Revenir à la simplicité de la peinture avant Raphaël

« Il faut adopter un style d’une indépendance absolue vis-à-vis tant des règles de l’art que de leurs conventions…Il faut en revenir à la simplicité des peintres italiens du XVe, ceux d’avant Raphaël…sans les imiter totalement toutefois, car il faut rendre la nature le plus fidèlement possible, la nature qui servira de cadre à des sujets d’un moralisme édifiant… » tels sont les principes qui conduisent huit jeunes étudiants de l’école de la Royal Academy, dont Holman Hunt, Millais et Dante Gabriel Rossetti, à fonder un groupe auquel ils donnent le nom de Confrérie préraphaélite (the Preraphaelite Brotherhood).

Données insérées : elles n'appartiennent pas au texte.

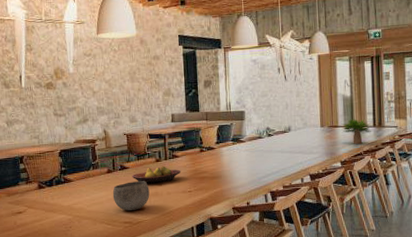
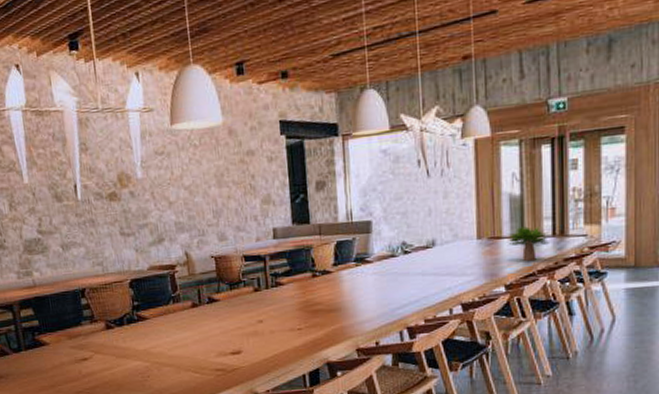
bowl: present [112,181,150,211] -> none [199,316,248,356]
fruit bowl: present [131,166,181,184] -> none [223,297,288,321]

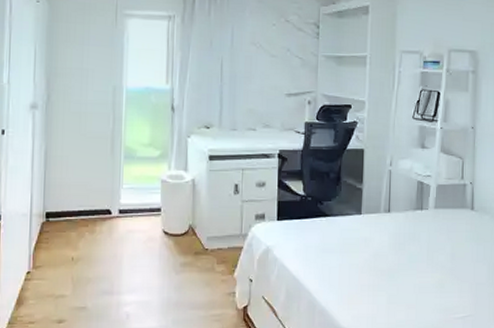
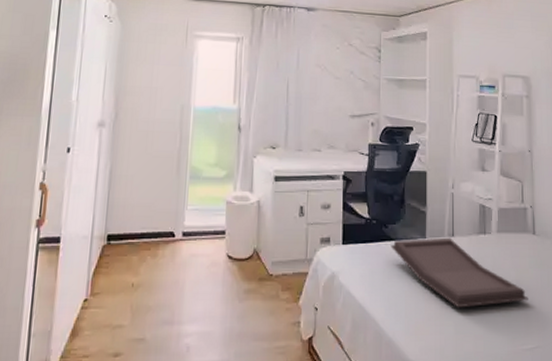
serving tray: none [325,213,463,280] -> present [390,237,528,308]

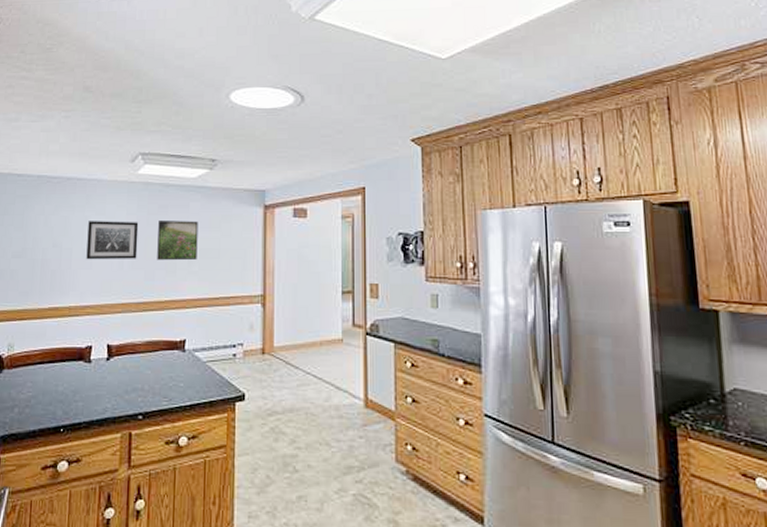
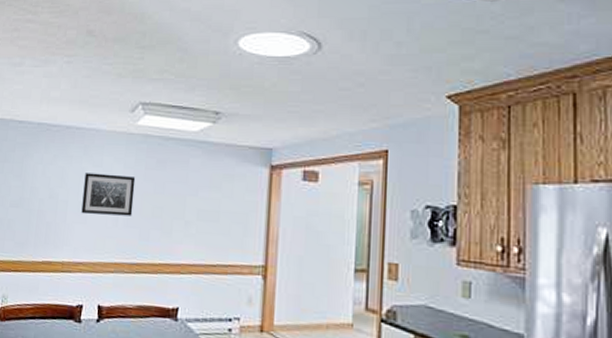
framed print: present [157,221,198,261] -> none [152,176,198,222]

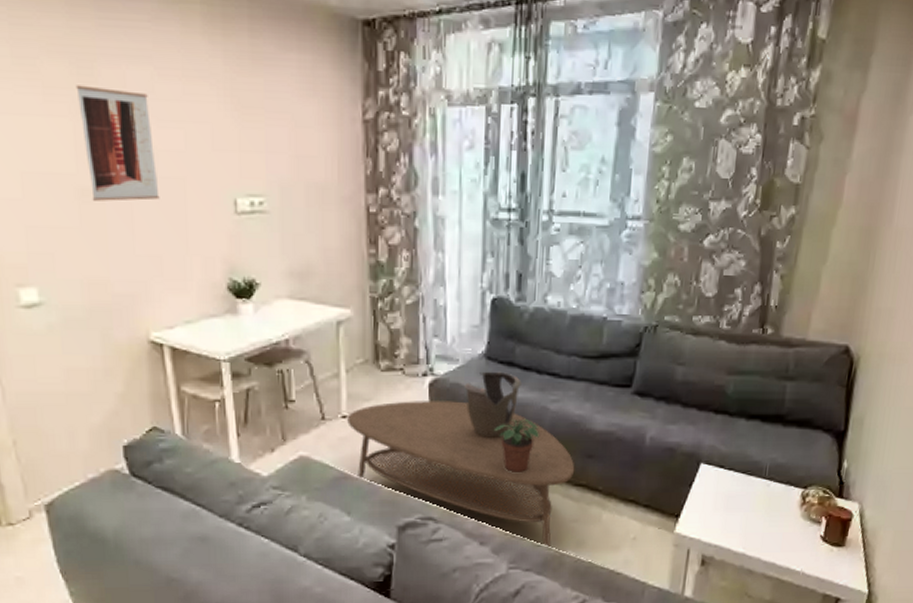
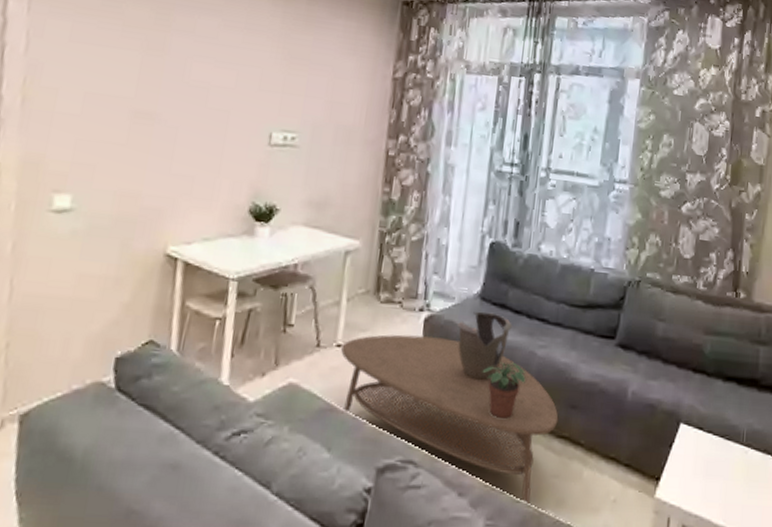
wall art: present [75,85,160,201] -> none [142,26,212,127]

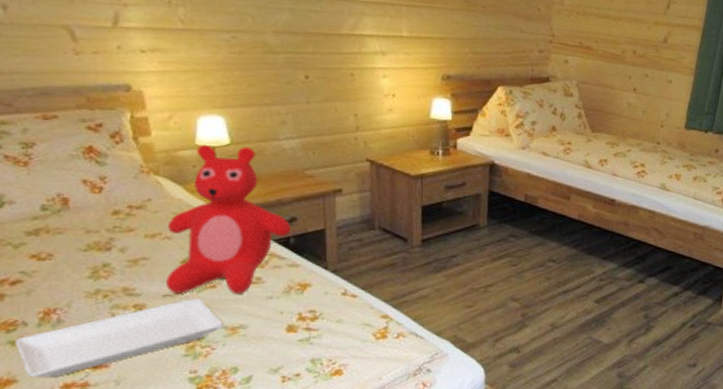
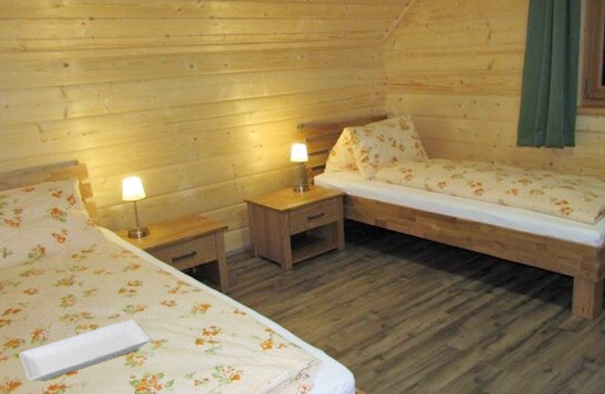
teddy bear: present [165,145,292,294] -> none [109,199,193,316]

John Everett Millais, Le Christ dans la maison de ses parents, 1849, Londres, Tate Gallery

John Everett Millais, Le Christ dans la maison de ses parents, 1849, Londres, Tate Gallery

Ils réalisent, selon ces mêmes principes des toiles aussi brillantes que L’Enfance de la Vierge (Rossetti), Rienzi (Hunt), Laurent et Isabelle et Le Christ dans la maison de ses parents (Millais) ; cette dernière toile fait scandale parce que l’artiste a osé, dans un souci de réalisme minutieux, représenter saint Joseph sous les traits d’un charpentier de son village !
Le tollé général qui s’ensuit contribue à la dissolution rapide du groupe (« maintenant la table ronde est dissoute »), qui ressuscite en 1861, sous l’impulsion du critique d’art Ruskin, mais sans l’enthousiasme des débuts.

 

Burne-Jones

Burne-Jones

Burne-Jones, sir Edward Jones dit, peintre anglais
1833 (Birmingham) – 1898 (Londres)

Sir Edward Jones, né en 1833 dans la laide ville de Birmingham est l’ami et le disciple de William Morris, le théoricien du « socialisme esthétique ». La réforme de la société doit être, selon eux, aussi et même surtout une victoire de la beauté.
Mais où réside le beau, sinon dans le retour à la primitive ? Céramiste et peintre sur verre, Burne-Jones devient un vrai peintre, un des maîtres de l’école préraphaélite. L’art « vrai » est celui antérieur à Raphaël. Il faut bannir le pittoresque et l’anecdote, choisir des thèmes légendaires (Merlin l’enchanteur, les sept jours de la création) et en extraire la signification symbolique. Le grand inspirateur demeure incontestablement Botticelli. Dans la forme aussi : Jones aime les sinuosités et les rythmes linéaires ; il reste un décorateur. Par là, il annonce « L’Art nouveau », le style 1900.
Cependant sous les traits d’héroïnes médiévales, il dessine les silhouettes d’aristocratiques ladies victoriennes. C’est peut-être pourquoi, quand il meurt à Londres, en 1898, après avoir été longtemps boudé, il est couvert d’éloges par les critiques.